▸ **Exercise aim**
Among the records below, one line contains "left knee: (299, 476)"; copy that line and all that follow it, exactly as written.
···
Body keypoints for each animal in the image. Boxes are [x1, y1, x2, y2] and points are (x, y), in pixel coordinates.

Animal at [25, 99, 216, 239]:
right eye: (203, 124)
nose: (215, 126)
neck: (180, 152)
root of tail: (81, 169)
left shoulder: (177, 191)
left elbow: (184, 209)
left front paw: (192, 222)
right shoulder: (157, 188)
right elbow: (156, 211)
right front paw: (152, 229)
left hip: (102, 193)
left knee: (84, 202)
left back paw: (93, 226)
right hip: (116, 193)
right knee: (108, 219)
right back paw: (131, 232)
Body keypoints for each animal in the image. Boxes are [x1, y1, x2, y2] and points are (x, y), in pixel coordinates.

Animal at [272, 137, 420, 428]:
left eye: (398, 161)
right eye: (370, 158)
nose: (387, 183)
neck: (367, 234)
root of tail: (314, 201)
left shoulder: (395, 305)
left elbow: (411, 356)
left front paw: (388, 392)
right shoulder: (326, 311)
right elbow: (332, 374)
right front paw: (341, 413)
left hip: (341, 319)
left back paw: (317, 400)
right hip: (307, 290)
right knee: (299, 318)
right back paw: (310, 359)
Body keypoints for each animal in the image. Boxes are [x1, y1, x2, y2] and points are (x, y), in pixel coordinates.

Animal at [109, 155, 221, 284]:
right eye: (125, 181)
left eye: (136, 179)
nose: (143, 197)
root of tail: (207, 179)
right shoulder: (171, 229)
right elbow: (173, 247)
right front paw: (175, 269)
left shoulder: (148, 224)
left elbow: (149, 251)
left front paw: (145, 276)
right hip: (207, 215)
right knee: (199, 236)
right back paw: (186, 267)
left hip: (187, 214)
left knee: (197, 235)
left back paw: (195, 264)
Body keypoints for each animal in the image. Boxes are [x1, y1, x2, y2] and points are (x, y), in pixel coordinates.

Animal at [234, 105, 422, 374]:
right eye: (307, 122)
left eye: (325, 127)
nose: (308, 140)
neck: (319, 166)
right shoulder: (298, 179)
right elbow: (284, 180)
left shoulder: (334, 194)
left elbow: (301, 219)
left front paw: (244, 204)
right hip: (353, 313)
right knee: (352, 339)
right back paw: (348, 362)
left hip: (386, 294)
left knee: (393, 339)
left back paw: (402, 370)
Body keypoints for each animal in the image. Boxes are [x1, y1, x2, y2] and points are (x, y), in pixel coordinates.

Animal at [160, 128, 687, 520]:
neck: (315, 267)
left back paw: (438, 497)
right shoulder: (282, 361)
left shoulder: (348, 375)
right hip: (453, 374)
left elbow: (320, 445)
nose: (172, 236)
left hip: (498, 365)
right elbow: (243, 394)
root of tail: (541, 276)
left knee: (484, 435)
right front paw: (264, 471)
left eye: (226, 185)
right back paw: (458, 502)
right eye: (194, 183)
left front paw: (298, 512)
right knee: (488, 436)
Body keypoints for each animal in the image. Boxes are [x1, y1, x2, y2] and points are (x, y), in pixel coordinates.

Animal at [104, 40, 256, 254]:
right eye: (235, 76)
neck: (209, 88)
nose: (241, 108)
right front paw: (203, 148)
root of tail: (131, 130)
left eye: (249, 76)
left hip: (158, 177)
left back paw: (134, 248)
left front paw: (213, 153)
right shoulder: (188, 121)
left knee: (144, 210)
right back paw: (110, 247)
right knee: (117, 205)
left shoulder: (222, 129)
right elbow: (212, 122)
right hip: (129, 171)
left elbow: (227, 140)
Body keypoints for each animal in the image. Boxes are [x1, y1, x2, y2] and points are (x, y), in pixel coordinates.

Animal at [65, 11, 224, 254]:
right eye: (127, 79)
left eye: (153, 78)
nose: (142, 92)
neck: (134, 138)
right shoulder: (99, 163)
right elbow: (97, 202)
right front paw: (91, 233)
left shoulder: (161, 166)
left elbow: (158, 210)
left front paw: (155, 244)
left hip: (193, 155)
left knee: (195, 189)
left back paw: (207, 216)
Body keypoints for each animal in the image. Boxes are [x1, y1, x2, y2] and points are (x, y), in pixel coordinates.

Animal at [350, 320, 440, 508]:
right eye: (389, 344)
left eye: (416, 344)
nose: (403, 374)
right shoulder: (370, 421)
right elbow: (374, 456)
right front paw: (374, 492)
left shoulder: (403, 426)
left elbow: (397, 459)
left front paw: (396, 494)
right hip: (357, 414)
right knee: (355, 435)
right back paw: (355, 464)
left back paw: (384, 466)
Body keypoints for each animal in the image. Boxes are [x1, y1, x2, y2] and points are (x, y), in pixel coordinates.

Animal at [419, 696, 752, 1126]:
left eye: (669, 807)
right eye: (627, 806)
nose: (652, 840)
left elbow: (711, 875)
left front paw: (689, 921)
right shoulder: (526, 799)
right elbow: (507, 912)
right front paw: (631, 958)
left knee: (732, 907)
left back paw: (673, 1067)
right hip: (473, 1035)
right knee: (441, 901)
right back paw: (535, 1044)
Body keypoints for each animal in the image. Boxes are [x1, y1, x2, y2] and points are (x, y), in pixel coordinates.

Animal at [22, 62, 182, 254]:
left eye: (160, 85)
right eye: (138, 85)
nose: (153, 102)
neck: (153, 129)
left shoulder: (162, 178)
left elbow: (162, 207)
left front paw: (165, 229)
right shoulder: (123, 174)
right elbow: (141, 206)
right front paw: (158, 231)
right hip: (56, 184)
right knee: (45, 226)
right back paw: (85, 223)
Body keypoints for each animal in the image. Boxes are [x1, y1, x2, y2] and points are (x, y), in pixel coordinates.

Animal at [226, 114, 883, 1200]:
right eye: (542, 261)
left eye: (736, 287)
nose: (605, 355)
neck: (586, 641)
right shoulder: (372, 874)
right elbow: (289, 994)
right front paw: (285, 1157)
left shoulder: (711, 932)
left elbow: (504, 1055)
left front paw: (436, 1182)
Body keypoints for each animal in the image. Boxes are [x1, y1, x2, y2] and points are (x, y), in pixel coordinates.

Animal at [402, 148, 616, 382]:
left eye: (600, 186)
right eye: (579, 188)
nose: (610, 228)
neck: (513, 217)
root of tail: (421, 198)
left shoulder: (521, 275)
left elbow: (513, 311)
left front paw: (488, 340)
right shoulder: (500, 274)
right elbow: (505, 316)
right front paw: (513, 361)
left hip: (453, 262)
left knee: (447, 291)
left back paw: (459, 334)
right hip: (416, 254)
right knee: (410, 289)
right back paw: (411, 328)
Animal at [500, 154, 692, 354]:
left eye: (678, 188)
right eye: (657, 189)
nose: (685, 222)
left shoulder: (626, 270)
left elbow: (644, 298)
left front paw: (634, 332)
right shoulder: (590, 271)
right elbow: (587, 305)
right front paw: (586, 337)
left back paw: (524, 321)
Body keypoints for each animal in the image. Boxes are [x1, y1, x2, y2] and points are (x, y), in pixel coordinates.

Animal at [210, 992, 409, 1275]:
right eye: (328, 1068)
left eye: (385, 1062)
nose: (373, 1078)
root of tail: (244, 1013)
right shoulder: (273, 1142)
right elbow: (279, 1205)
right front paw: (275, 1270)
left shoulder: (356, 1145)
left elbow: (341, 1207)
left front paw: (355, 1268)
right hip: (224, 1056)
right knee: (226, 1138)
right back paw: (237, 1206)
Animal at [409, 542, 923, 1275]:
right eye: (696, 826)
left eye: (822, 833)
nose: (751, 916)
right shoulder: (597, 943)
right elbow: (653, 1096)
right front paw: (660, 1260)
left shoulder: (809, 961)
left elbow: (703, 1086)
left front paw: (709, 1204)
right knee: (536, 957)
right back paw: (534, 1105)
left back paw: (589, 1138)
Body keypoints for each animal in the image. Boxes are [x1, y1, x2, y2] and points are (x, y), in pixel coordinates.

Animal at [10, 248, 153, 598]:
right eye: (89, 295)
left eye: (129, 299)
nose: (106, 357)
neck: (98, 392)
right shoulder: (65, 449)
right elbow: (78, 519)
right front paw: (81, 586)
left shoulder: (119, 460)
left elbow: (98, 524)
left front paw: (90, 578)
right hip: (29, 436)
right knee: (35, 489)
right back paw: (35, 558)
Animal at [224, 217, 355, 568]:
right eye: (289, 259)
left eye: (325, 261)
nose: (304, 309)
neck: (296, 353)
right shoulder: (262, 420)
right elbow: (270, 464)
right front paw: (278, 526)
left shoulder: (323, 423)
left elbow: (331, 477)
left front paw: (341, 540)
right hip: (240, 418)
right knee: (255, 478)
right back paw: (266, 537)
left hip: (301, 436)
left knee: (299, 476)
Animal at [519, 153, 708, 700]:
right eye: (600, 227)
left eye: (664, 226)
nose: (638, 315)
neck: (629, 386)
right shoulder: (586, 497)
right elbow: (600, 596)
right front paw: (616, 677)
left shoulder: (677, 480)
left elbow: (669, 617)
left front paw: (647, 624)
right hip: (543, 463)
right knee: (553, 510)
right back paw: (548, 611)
···
▸ **Answer for the task**
left knee: (299, 476)
Animal at [519, 153, 708, 700]:
right eye: (600, 227)
left eye: (664, 226)
nose: (638, 315)
neck: (629, 386)
right shoulder: (586, 497)
right elbow: (600, 596)
right front paw: (616, 677)
left shoulder: (677, 480)
left elbow: (669, 617)
left front paw: (647, 624)
right hip: (543, 463)
right knee: (553, 510)
right back paw: (548, 611)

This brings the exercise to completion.